'''

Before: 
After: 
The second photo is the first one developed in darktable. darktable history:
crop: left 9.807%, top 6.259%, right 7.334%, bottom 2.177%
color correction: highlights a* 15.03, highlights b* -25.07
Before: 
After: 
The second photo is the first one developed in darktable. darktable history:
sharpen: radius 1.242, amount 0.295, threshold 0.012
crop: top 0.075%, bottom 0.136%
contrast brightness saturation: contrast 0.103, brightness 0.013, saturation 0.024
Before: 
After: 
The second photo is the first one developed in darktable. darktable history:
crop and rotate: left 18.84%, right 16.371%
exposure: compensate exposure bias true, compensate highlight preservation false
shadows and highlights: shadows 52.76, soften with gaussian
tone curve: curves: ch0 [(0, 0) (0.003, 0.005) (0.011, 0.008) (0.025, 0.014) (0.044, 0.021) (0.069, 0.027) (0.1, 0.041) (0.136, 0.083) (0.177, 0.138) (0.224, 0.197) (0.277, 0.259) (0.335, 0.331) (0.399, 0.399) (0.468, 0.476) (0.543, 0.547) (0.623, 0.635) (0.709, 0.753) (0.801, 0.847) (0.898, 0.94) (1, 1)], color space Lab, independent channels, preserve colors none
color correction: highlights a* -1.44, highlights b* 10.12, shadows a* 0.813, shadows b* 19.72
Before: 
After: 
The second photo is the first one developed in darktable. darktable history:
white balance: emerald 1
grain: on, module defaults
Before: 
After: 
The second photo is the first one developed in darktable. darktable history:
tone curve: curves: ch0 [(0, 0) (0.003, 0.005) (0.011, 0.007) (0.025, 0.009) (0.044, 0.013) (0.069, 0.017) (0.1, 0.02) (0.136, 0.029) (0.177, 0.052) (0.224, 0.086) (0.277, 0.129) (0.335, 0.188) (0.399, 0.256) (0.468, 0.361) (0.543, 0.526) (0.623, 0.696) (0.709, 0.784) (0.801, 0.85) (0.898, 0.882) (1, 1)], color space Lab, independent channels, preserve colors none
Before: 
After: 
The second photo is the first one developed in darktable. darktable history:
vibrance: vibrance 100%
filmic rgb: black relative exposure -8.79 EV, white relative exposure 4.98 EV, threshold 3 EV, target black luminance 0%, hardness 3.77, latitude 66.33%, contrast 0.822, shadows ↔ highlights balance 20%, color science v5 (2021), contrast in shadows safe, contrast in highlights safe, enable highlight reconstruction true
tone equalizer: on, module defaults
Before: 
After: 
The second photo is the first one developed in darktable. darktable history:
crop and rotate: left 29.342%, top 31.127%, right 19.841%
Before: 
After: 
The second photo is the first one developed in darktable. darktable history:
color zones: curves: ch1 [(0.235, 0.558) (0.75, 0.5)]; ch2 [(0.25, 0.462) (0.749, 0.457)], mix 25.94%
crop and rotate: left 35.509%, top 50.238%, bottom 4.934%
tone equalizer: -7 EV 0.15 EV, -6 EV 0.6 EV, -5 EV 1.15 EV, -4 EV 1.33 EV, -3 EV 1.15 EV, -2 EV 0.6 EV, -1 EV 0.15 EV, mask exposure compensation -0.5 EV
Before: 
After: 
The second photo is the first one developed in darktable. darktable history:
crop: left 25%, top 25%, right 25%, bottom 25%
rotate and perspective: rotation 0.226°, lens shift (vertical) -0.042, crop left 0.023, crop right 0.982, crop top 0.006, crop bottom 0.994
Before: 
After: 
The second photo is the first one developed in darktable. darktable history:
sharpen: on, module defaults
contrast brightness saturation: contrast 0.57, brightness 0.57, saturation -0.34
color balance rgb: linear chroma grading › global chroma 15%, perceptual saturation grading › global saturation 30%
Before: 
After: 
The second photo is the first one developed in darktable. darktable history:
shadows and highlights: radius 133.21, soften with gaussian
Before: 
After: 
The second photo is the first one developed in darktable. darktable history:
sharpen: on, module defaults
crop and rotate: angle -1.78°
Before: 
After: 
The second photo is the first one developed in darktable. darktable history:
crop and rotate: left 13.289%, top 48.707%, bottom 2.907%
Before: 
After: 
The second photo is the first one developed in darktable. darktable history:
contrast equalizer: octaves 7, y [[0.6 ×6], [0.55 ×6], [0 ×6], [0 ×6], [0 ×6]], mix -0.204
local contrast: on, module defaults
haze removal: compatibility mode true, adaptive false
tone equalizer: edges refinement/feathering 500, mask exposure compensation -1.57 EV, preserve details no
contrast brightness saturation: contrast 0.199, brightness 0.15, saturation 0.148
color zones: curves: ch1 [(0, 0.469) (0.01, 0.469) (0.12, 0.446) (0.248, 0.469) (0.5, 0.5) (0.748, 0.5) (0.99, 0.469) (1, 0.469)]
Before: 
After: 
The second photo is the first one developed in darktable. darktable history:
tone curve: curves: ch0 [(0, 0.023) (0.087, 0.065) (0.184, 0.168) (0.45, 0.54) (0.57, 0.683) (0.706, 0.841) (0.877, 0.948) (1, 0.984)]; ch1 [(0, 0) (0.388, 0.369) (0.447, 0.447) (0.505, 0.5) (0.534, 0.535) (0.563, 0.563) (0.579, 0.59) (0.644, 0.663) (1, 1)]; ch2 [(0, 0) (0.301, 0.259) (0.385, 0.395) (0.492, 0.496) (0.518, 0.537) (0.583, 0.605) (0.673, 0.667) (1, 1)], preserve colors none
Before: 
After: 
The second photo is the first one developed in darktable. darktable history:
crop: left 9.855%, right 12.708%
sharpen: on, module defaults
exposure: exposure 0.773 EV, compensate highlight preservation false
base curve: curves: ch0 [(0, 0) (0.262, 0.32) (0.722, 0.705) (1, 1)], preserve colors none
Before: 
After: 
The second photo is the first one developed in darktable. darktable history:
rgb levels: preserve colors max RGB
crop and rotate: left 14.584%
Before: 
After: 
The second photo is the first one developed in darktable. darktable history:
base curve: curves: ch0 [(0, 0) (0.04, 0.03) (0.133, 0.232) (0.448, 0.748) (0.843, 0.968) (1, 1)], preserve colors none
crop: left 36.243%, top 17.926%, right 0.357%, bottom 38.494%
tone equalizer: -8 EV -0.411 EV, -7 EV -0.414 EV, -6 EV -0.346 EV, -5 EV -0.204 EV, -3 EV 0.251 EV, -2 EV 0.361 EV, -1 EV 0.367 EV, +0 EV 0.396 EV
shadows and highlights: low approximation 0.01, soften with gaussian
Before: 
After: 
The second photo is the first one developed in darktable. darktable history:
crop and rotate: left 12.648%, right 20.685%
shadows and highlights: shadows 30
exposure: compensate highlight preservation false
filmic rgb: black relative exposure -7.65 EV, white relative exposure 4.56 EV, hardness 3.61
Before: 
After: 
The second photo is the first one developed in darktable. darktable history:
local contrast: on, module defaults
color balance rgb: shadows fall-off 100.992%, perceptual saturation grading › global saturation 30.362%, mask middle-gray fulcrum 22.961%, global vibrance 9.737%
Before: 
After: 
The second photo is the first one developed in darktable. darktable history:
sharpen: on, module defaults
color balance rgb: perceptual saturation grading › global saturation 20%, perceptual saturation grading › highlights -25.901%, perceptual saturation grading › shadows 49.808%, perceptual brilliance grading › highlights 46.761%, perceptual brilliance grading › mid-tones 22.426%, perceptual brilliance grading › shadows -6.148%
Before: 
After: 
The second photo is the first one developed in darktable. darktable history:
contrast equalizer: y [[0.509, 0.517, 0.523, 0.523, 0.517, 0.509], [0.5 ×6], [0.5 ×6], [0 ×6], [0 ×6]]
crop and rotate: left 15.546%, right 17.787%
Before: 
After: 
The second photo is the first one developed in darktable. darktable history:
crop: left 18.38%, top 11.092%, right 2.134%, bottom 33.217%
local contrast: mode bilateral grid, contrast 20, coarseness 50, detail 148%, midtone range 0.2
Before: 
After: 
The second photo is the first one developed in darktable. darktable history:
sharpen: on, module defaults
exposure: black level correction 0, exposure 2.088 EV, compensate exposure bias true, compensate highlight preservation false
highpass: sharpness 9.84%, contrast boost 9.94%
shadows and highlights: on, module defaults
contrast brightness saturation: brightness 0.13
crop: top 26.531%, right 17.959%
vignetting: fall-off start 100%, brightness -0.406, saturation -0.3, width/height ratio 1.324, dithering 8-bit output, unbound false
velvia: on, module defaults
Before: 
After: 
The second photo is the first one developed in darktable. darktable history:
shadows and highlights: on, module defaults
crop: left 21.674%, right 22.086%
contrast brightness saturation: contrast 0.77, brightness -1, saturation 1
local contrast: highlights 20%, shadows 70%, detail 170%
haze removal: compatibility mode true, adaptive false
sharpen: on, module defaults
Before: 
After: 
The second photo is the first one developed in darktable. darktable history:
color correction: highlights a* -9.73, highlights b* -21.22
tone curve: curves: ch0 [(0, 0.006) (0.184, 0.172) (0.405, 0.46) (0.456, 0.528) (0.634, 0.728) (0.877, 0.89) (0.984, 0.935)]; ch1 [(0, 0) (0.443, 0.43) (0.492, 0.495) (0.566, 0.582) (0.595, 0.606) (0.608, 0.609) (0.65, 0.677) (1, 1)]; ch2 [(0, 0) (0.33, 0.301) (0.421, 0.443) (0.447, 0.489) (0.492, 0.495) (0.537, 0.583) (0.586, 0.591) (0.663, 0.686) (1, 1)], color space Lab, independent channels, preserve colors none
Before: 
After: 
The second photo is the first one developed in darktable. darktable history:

'''

[SHORT TASK] Please transcribe the records exactly, from the start through the line containing "color correction: highlights a* 15.03, highlights", including that line.

[EXERCISE OUTPUT]
Before: 
After: 
The second photo is the first one developed in darktable. darktable history:
crop: left 9.807%, top 6.259%, right 7.334%, bottom 2.177%
color correction: highlights a* 15.03, highlights b* -25.07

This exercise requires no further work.